While many conditions have made the leap from the psychogenic to the biopsychosocial model, other rare conditions, such as abdominal epilepsy or a number of chronic pain conditions are still too often relegated to the status of psychological disorders. While falling into the trap of the psychogenic model may assuage the practitioner unable to explain the etiology of a patient’s symptoms, this comfort may come at the expense of the patient’s quality of life, dignity, and future wellbeing. Pickoff19 recently warned of the perils of “psychological mislabeling,” referring to the faulty assumption that depression, anxiety, and stress are routinely the cause of poorly understood chronic conditions including painful ones. Although the biopsychosocial model can have its benefits, he notes that it is most likely evoked when faced with our most challenging patients. By failing to take the myriad physical symptoms seriously from the onset, the precious window of time during which interventions can abate disease progression quickly dwindles. The patient in question was not able to successfully mitigate her abdominal epilepsy and concomitant lethargy until the age of fifty-two, prior to which she was compelled to treat her pain with codeine/paracetamol on a prn basis. Finally, at the age of fifty-two, her symptoms have been largely alleviated with carbamazepine and, seemingly more critical, a therapeutic dosage of pregabalin.
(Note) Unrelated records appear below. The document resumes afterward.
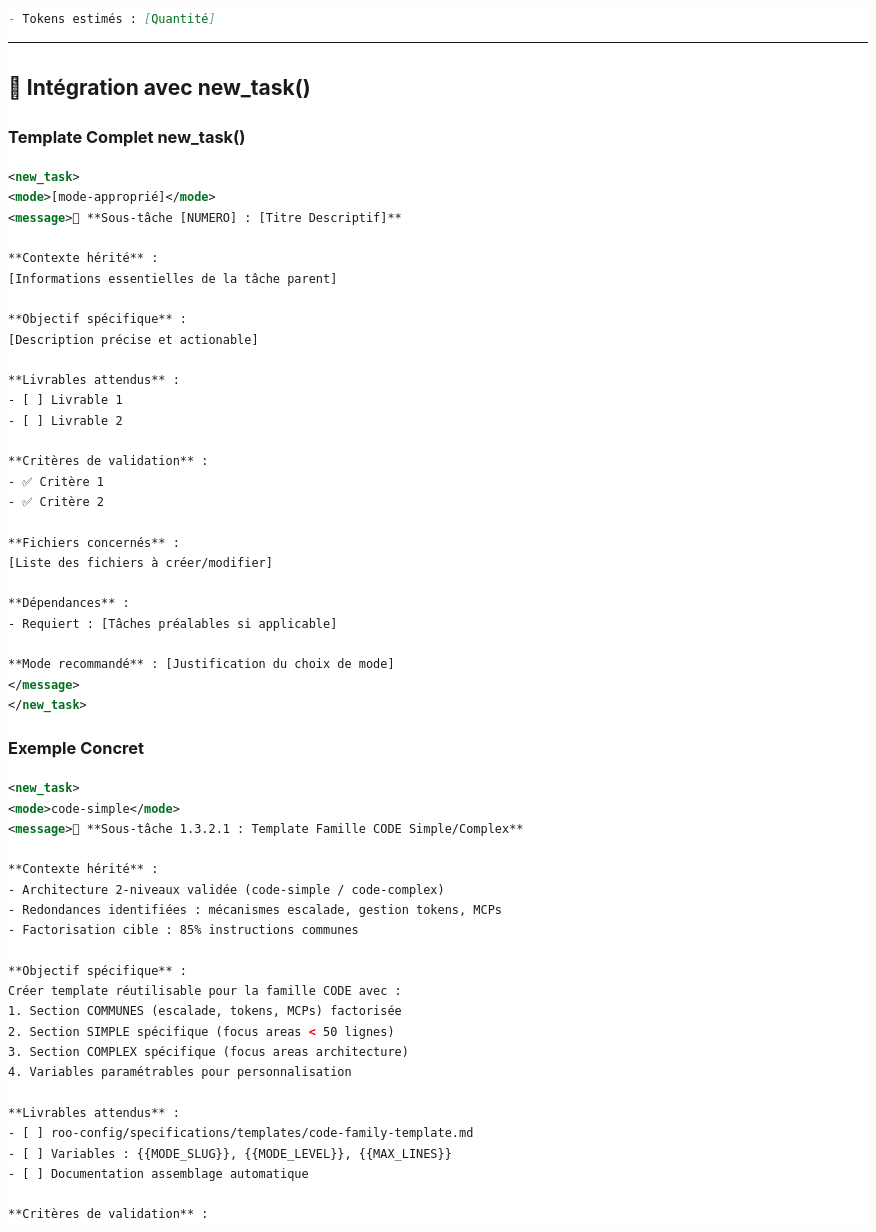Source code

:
 ```markdown
- Tokens estimés : [Quantité]
```

---

## 🔄 Intégration avec new_task()

### Template Complet new_task()

```xml
<new_task>
<mode>[mode-approprié]</mode>
<message>🎯 **Sous-tâche [NUMERO] : [Titre Descriptif]**

**Contexte hérité** :
[Informations essentielles de la tâche parent]

**Objectif spécifique** :
[Description précise et actionable]

**Livrables attendus** :
- [ ] Livrable 1
- [ ] Livrable 2

**Critères de validation** :
- ✅ Critère 1
- ✅ Critère 2

**Fichiers concernés** :
[Liste des fichiers à créer/modifier]

**Dépendances** :
- Requiert : [Tâches préalables si applicable]

**Mode recommandé** : [Justification du choix de mode]
</message>
</new_task>
```

### Exemple Concret

```xml
<new_task>
<mode>code-simple</mode>
<message>🎯 **Sous-tâche 1.3.2.1 : Template Famille CODE Simple/Complex**

**Contexte hérité** :
- Architecture 2-niveaux validée (code-simple / code-complex)
- Redondances identifiées : mécanismes escalade, gestion tokens, MCPs
- Factorisation cible : 85% instructions communes

**Objectif spécifique** :
Créer template réutilisable pour la famille CODE avec :
1. Section COMMUNES (escalade, tokens, MCPs) factorisée
2. Section SIMPLE spécifique (focus areas < 50 lignes)
3. Section COMPLEX spécifique (focus areas architecture)
4. Variables paramétrables pour personnalisation

**Livrables attendus** :
- [ ] roo-config/specifications/templates/code-family-template.md
- [ ] Variables : {{MODE_SLUG}}, {{MODE_LEVEL}}, {{MAX_LINES}}
- [ ] Documentation assemblage automatique

**Critères de validation** :
```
As illustrated by the case in question, a patient presenting with medically unexplained symptoms, even those which seem to be bidirectionally modulated by psychological factors, does not justify a psychological evaluation as the sole avenue for treatment. This approach inherently places the blame on the patient for his or her symptoms.20 In regard to chronic pain conditions or rare disease presentations such as abdominal epilepsy, physicans must be willing to acknlowdge their own educational and clinical shortcomings. The patient’s phenomenological experience of pain, whatever the cause, deserves the astute consideration and thoughtful professional care of his or her treatment team.
The authors report no conflicts of interest in this work.